Visual Summary: The Difficulty Matrix
Passive Learning (Easy)
Re-reading, Highlighting, Watching Videos, Blocked Practice
High Fluency / Low Retention
Desirable Difficulty (Hard)
Active Recall, Spaced Repetition, Interleaving, Generation
Low Fluency / High Mastery
Frequently Asked Questions
What if I feel like I'm failing during active recall?
That is exactly the point. The "failure" to remember is the cognitive stimulus that makes the eventual answer stick. If you get it right 100% of the time, the difficulty isn't high enough.
How long should I wait between sessions for spaced repetition?
A common sequence is 1 day, 3 days, 7 days, 14 days, and 30 days. The goal is to review the material just before you are about to forget it completely.
Can I use these methods for soft skills like leadership?
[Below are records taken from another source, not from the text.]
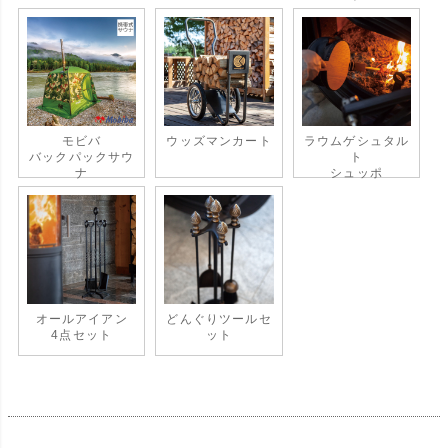
モビバ
ウッズマンカート
ラウムゲシュタル
バックパックサウ
ト
ナ
シュッポ
オールアイアン
どんぐりツールセ
4点セット
ット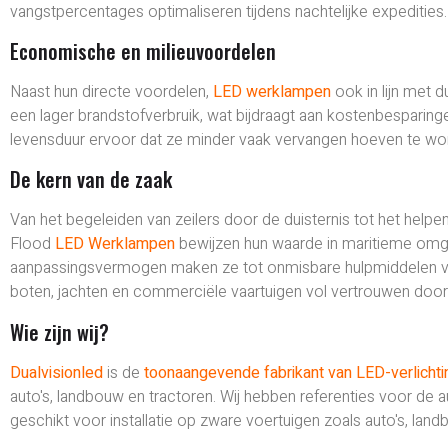
vangstpercentages optimaliseren tijdens nachtelijke expedities.
Economische en milieuvoordelen
Naast hun directe voordelen,
LED werklampen
ook in lijn met 
een lager brandstofverbruik, wat bijdraagt aan kostenbesparing
levensduur ervoor dat ze minder vaak vervangen hoeven te wor
De kern van de zaak
Van het begeleiden van zeilers door de duisternis tot het help
Flood
LED Werklampen
bewijzen hun waarde in maritieme omge
aanpassingsvermogen maken ze tot onmisbare hulpmiddelen voor
boten, jachten en commerciële vaartuigen vol vertrouwen door
Wie zijn wij?
Dualvisionled
is de
toonaangevende fabrikant van LED-verlicht
auto's, landbouw en tractoren. Wij hebben referenties voor de
geschikt voor installatie op zware voertuigen zoals auto's, lan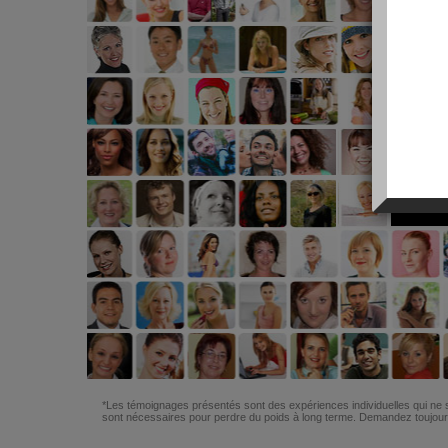
*Les témoignages présentés sont des expériences individuelles qui ne s
sont nécessaires pour perdre du poids à long terme. Demandez toujours 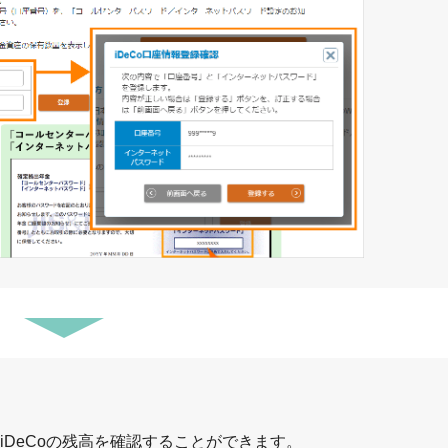
DeCoの残高を確認することができます。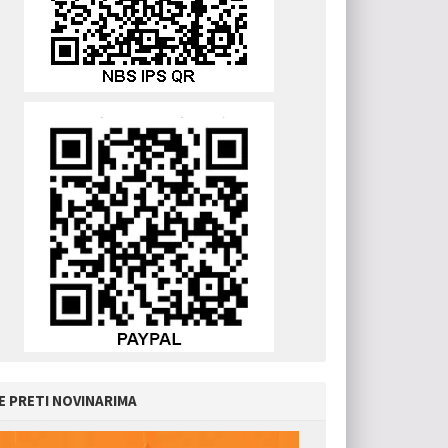
E PRETI NOVINARIMA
Absolutely. Instead of reading leadership books, use "Generation" by writing out how you would handle a specific difficult employee scenario before reading the author's advice. This creates the "gap" in your knowledge.
Does interleaving work for physical skills?
Yes. In sports, practicing three different types of tennis serves in random order is much more effective than practicing 50 of the same serve in a row.
Is there a risk of burning out with this method?
Yes, because it's mentally taxing. You should limit high-difficulty practice to 60-90 minute sessions and prioritize high-stakes information rather than trying to apply it to every trivial detail.
How do I know if a difficulty is "undesirable"?
If you find yourself staring at a problem for 20 minutes without even knowing how to take the first step, the difficulty is likely too high. You need to drop down a level and build more foundational knowledge.
Final Thoughts: The Choice to Struggle
Mastery is not a gift; it is a purchase. And the currency you pay with is effort. We live in an era where every app and service is fighting to make things "frictionless" for us. They want to make learning feel like a warm bath. But real growth happens in the cold, in the struggle, and in the moments where you have to grit your teeth and force your brain to find an answer.
If you take away one thing from this guide, let it be this: Don't trust your feelings of fluency. Just because a topic feels easy today doesn't mean you've learned it. Choose the harder path. Mix up your subjects. Close your notes. Test yourself before you're ready. It will feel slower in the short term, but you will look back in six months and realize you've built a foundation that won't wash away.
Your next step: Choose one concept you are trying to learn right now. Close this tab, grab a blank piece of paper, and try to write out a summary of the most important points from memory. If you struggle, congratulations—you're finally learning.